– Не ропщу, и если бы мирно пришел мне престол Великокняжеский, сколько дел, сколько дум великих возникло бы тогда в душе моей! И все это я должен задавить теперь в моих помышлениях!
«Что же сделаешь ты с твоею жизнию, князь?»
– Проживу ее, как живут другие… как проживется…
«И ни однажды помыслы более великие не заставляли трепетать твое сердце?»
– Я душу их, отец Исидор! – воскликнул Шемяка, схватив его за руку, – да, я и не умею сам себе рассказать их!
«Позволь же мне объяснить их тебе, князь добрый, благословенный Богом!»
– Ты объяснишь их мне, святой отец? Ты? Но, или вижу я сердцеведца в тебе, под монашескою рясою сокрывшего страсти свои?
«Я, да, я… ибо, прости мне, я опытнее тебя и, пока не надел я монашеской рясы, я был воином и сановником при великом дворе Византии; годы целые прежде того провел я в уединении, изучая человеческую мудрость; много странствовал я потом – посетил Египет и искал следов мудрости в обломках таинств египетских; видел Рим, град вечный; был в Святой земле; скитался между дикими и просвещенными народами…»
– И что же ты нашел? Ты кончил тем, что надел монашескую рясу! И этот звон, который слышим мы в сию минуту, не то ли говорит нам?
«Судьба моя, – и тяжкий вздох вылетел из груди Исидора, – судьба моя странная и долго было бы надобно объяснять ее тебе – это после!.. Скажи мне лучше, князь: знаешь ли ты, что была прежде Русь? Известно ли тебе, что русские единственный народ, которому Эллада передала свою святую веру и свою мудрость? Знаешь ли, что за много веков, некогда, твои предки покрывали кораблями Черное море, владели Киевом и Новгородом, ходили по Волге за Хвалынское море и в Таврической земле[131] владели великими царствами?»
– Знаю.
«И можешь говорить так хладнокровно, что ты
– Могу, ибо знаю и то, сколько мучеников, предков моих заплатили потом страданиями, искупая наказание Божие, разрушившее нашу славу и честь Руси!

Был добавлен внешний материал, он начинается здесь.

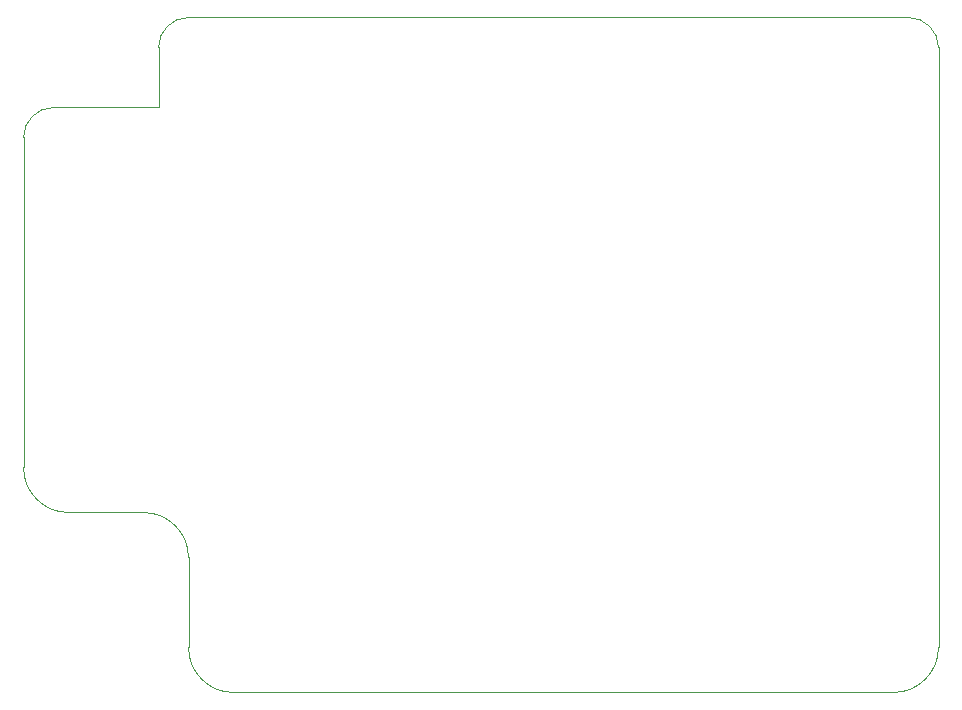
<source format=gm1>
G04 #@! TF.GenerationSoftware,KiCad,Pcbnew,6.0.5*
G04 #@! TF.CreationDate,2022-05-12T16:14:40+02:00*
G04 #@! TF.ProjectId,active3-rpi-hub75-adapter,61637469-7665-4332-9d72-70692d687562,rev?*
G04 #@! TF.SameCoordinates,Original*
G04 #@! TF.FileFunction,Profile,NP*
%FSLAX46Y46*%
G04 Gerber Fmt 4.6, Leading zero omitted, Abs format (unit mm)*
G04 Created by KiCad (PCBNEW 6.0.5) date 2022-05-12 16:14:40*
%MOMM*%
%LPD*%
G01*
G04 APERTURE LIST*
G04 #@! TA.AperFunction,Profile*
%ADD10C,0.100000*%
G04 #@! TD*
G04 APERTURE END LIST*
D10*
X97790000Y-78740000D02*
X91440000Y-78740000D01*
X90170000Y-44450000D02*
G75*
G03*
X87630000Y-46990000I0J-2540000D01*
G01*
X165100000Y-39370000D02*
G75*
G03*
X162560000Y-36830000I-2540000J0D01*
G01*
X101600000Y-36830000D02*
G75*
G03*
X99060000Y-39370000I0J-2540000D01*
G01*
X101600000Y-90170000D02*
X101600000Y-82550000D01*
X161290000Y-93980000D02*
G75*
G03*
X165100000Y-90170000I0J3810000D01*
G01*
X87630000Y-74930000D02*
G75*
G03*
X91440000Y-78740000I3810000J0D01*
G01*
X87630000Y-74930000D02*
X87630000Y-46990000D01*
X161290000Y-93980000D02*
X105410000Y-93980000D01*
X101600000Y-82550000D02*
G75*
G03*
X97790000Y-78740000I-3810000J0D01*
G01*
X165100000Y-90170000D02*
X165100000Y-39370000D01*
X101600000Y-90170000D02*
G75*
G03*
X105410000Y-93980000I3810000J0D01*
G01*
X90170000Y-44450000D02*
X99060000Y-44450000D01*
X101600000Y-36830000D02*
X162560000Y-36830000D01*
X99060000Y-44450000D02*
X99060000Y-39370000D01*
M02*

</source>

Былое невозвратимо!
«Возвратимо, князь, возвратимо! Твое уныние, твоя пламенная душа, возвещают мне, что година наказания Божия для Руси миновалась! Подобных твоим мыслей не могли иметь ни дед твой, ни прадед. Ты предназначен к подвигам великим, ты рвешься за пределы тесных свар и междоусобий княжеских…»
Исидор замолчал.
«Говори, говори, продолжай! – воскликнул Шемяка. – Ты угадываешь меня! Ах! Нет! высказываешь мне то, что я чувствовал и не умея сказать!»
– Да, Русь должна
Шемяка затрепетал, как будто новое чувство вспыхнуло в душе его. С жаром продолжал Исидор:
– То ли был Мстислав, что ты теперь, то ли, когда в бедном уделе своем задумал он воскресить Русь православную? С горстью людей кинулся он в Новгород, и через три года потом отдал великокняжеский престол законному наследнику, решал судьбу Киева, Новгорода, Смоленска, Галича. А ты, князь, ты, когда Русь крепко восстает всюду, когда все трепещет перед Москвою, когда ты можешь передать престол Москвы в крепкие руки своего брата и сам быть Мстиславом Руси, смеешь ли ты унывать?
Шемяка молчал.
– И можно ли думать о праве какого-нибудь Василия Васильевича, о суете мира, о тщете престола, когда душа твоя не вместит дум высоких – так обширны они, не обоймет помыслов великих – так велики они! Здесь должны умолкнуть все ваши мелкие расчеты семейные. Волю Бога должен ты видеть во всех делах своих и, как орел, парить выше земли, где голодный коршун терзает цыпленка, исполняя завет, ему предназначенный!
Еще молчал Шемяка, хотя взоры его уже горели.